— Exercise requirements —
Your answer should consist of each line below that contains the string "project".

Collected data

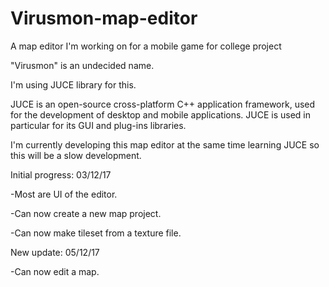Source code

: # Virusmon-map-editor
A map editor I'm working on for a mobile game for college project

"Virusmon" is an undecided name. 

I'm using JUCE library for this.

JUCE is an open-source cross-platform C++ application framework, used for the development of desktop and mobile applications. JUCE is used in particular for its GUI and plug-ins libraries.

I'm currently developing this map editor at the same time learning JUCE so this will be a slow development.

Initial progress: 03/12/17

-Most are UI of the editor.

-Can now create a new map project.

-Can now make tileset from a texture file. 

New update: 05/12/17

-Can now edit a map.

— Output below —
A map editor I'm working on for a mobile game for college project
-Can now create a new map project.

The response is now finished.